《無名氏·踏莎行》原文賞析
香罷宵薰,花孤晝賞,粉墻一丈愁千丈。多情春夢苦拋人,尋郎夜夜離羅幌。好句刊心,佳期束想,甫愁春到還愁往。消魂細柳一時垂,斷腸芳草連天長。
香而“罷”薰,花而“孤”賞,從這兩個字眼中,就已透露出詞中女主角(聯系下文“尋郎”兩字可知)慵懶無聊和孤獨落寞的心境。而“宵”則不想薰香,“晝”則只能獨游,更暗示了她整日整夜的不愉快意緒。室有薰香之器具,院有紛開的鮮花,又告訴我們,她生活在一個富貴華麗的物質環境中,可精神卻又十分的空虛:合以上三層意思,那就是柳永《定風波》詞所說的:“自春來、慘綠愁紅,芳心是事可可(什么事情都模模糊糊,提不起興致來)。”由此可見,開頭八字,真是字字都“派用場”,毫不“浪費”。那末,何以會造成這種情況呢?“粉墻一丈愁千丈”就揭示了答案。原來,一道“粉墻”竟隔斷了她與戀人之間的聯系。“粉墻”,在這里只是一個象征性的事物,它所象征的實際內容可以是封建禮教的阻隔,也可能是情郎已經外出;總之,詞中這位女性,此刻只能被關閉在院墻之內,變成了一位獨居深院的“閨婦”(這個“閨”字,就包含著“土墻之內”的涵意)。但“粉墻”雖只“一丈”,可它的“魔力”卻是十分巨大的——《西廂記》中張生不就感嘆過“粉墻兒高似青天”嗎?所以詞情至此我們便可明白,前兩句中的無聊落寞,蓋由離別與相思所引起焉。然而此還僅是第一層次的意思。其第二層次的意思更在于:粉墻雖有“一丈”,而我之“愁情”卻遠不止一丈——它還要“廣大”一千倍;因而“千丈”之愁畢竟是“關不住”的,它要“溢”出院墻,“尋郎”而去。因此下文“多情春夢苦拋人,尋郎夜夜離羅幌”中,她的“靈魂”因要重覓昔日的溫情以及那位“夢中人”,竟至飛出了“羅幌”與“粉墻”,夜夜追尋“他”而去!這是“癡語”,又是“苦語”,一以見出她的癡情,二以見出她的愁苦;在“春夢”二字中我們得以窺知她昔日與情郎的溫馨戀情,而在“尋郎夜夜”之中我們又深感她今日心境的萬分愁悶。故而“粉墻一丈愁千丈”一句,既交代了前文慵懶落寞的原因,又生發出后文眷眷相思之深情。五句連在一起,充分顯現了這位閨婦的痛苦心態:醒著時,極端孤寂;只有做夢時,才能讓靈魂飛出重圍,去“夢隨風萬里,尋郎去處”(蘇軾《水龍吟》);而更為令人不堪的還在于,即使在這片時的“春夢”中,那位情郎卻又“拋人”而去!這就怪不得她要“愁千丈”了!
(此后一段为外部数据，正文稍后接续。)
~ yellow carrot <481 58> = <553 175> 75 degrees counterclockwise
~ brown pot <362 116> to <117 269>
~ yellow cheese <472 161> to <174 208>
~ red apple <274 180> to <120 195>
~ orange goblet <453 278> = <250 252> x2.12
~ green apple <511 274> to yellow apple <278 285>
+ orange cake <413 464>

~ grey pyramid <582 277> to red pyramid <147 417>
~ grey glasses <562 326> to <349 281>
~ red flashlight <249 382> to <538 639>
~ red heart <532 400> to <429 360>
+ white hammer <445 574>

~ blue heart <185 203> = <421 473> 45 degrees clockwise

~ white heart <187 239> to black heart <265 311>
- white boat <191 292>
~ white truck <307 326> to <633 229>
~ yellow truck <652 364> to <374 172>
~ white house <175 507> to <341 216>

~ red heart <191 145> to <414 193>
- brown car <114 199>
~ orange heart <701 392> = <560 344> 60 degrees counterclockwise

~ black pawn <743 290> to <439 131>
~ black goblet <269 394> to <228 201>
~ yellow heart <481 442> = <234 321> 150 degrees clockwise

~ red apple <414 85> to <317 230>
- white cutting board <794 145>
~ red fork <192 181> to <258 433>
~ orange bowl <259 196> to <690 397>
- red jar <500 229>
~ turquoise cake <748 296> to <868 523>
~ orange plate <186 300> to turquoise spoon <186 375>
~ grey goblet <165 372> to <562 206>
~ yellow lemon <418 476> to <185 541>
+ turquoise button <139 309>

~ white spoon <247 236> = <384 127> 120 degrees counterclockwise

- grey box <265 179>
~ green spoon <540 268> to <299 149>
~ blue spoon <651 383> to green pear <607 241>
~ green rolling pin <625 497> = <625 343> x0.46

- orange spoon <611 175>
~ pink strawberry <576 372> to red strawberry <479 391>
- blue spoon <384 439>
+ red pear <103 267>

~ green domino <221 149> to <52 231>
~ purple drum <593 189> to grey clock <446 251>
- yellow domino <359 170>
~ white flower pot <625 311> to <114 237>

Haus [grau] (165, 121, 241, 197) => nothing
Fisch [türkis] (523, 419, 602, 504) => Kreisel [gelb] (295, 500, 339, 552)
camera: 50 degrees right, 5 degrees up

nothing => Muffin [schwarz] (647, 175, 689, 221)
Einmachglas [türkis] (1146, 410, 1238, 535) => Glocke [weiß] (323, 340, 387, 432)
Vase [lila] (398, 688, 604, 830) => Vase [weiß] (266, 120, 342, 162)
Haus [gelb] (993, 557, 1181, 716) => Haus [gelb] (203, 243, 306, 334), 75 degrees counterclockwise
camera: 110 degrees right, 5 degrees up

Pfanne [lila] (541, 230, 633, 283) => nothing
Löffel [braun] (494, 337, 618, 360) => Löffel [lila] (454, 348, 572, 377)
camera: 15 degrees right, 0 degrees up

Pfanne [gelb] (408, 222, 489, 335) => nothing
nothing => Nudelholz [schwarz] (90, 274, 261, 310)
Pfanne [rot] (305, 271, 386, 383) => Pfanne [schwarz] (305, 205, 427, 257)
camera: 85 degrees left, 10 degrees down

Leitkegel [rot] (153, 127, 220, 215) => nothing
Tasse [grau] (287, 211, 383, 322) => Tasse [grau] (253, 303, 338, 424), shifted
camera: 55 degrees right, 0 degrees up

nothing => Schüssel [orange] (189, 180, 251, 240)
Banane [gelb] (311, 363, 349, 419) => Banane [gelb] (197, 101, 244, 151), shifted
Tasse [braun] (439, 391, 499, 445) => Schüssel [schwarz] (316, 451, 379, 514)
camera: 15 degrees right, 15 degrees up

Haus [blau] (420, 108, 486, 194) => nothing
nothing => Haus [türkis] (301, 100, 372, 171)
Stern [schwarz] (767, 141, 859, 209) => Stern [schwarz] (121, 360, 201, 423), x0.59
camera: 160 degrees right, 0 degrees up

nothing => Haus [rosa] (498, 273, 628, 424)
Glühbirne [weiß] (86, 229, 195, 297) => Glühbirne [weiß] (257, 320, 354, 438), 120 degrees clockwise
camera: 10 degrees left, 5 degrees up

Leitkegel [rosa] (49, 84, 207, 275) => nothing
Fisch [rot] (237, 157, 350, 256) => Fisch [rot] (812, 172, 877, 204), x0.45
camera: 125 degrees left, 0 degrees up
下片宕開一筆:“好句刊心”;又收回一筆:“佳期束想”。意謂:昔日你(指情郎)寫給我的深情佳句猶時刻銘刻(“刊”,刻也)在我心頭;而再要盼望相會的佳期,卻已成了泡影(“束想”,斷絕希望)!底下緊接一句“甫愁春到還愁往”則又是一句愁極怨極的“苦語”。先說前半句“甫(剛剛)愁春到”。春天明明是美好的,可她卻為何要“愁春”?原因即在于“慘綠愁紅”,盡是惹起自己相思之苦的觸媒也,緣此她就怕見春天。再說后半句“還愁往”,她又為何要憂傷春天的逝去呢?原因即在于“流年似水”,自己的青春又要白白流駛掉一截。所以她既怕見春天的來臨,又害怕春天的飛逝,說來說去,還是一種寂寞悲苦的心態在“作怪”。而在這上面三句之中,作者共用了兩次“吞吐”、“伸縮”的寫法:頭一次“好句刊心”與“佳期束想”之間形成了一“吞”一“吐”,使那女子的刻骨癡情與戀人的毫無音訊,形成為強烈的對比,從而“凸現”她今日心態之無限愁苦。第二次是“甫愁春到”與“還愁往”之間,也形成了一“縮”一“伸”的關系,表現出她“無時不愁”與珍惜“春天”的深愁濃情;且又因他把這兩層看似矛盾而實質“統一”的意思“濃縮”在一句之中,所以更顯得愁情綿長、無法擺脫。在完成了上述兩次“吞吐”與“伸縮”之后,作者緊接以“消魂細柳一時垂,斷腸芳草連天長”的“景語”,收到了“末句最當留意,有‘有余不盡’之意始佳”(張炎《詞源》)的藝術效果。我們知道,“細柳”與“芳草”在古典詩詞中,向來用作為“離情”的象征(如溫庭筠《菩薩蠻》:“玉樓明月長相憶,柳絲裊娜春無力。門外草萋萋,送君聞馬嘶”),而作者不僅在“細柳”之下加以“一時垂”、“芳草”之下加以“連天長”的描述(其中均含主觀色彩),更在其前直接冠以“消魂”與“斷腸”的“點睛”之辭,則其心境之愁苦與難堪,就分外顯得“突出”與“明朗化”了。另外,我們也都明白,“細柳垂”與“芳草長”的景色,本是一種美妙如畫的景色,它足以引起一般人的“賞心樂事”之感;可是作者卻在這里“另派用場”,使它成為寫“愁”的反襯,這又是一種“以樂景寫哀”的妙法。此點也值得一提。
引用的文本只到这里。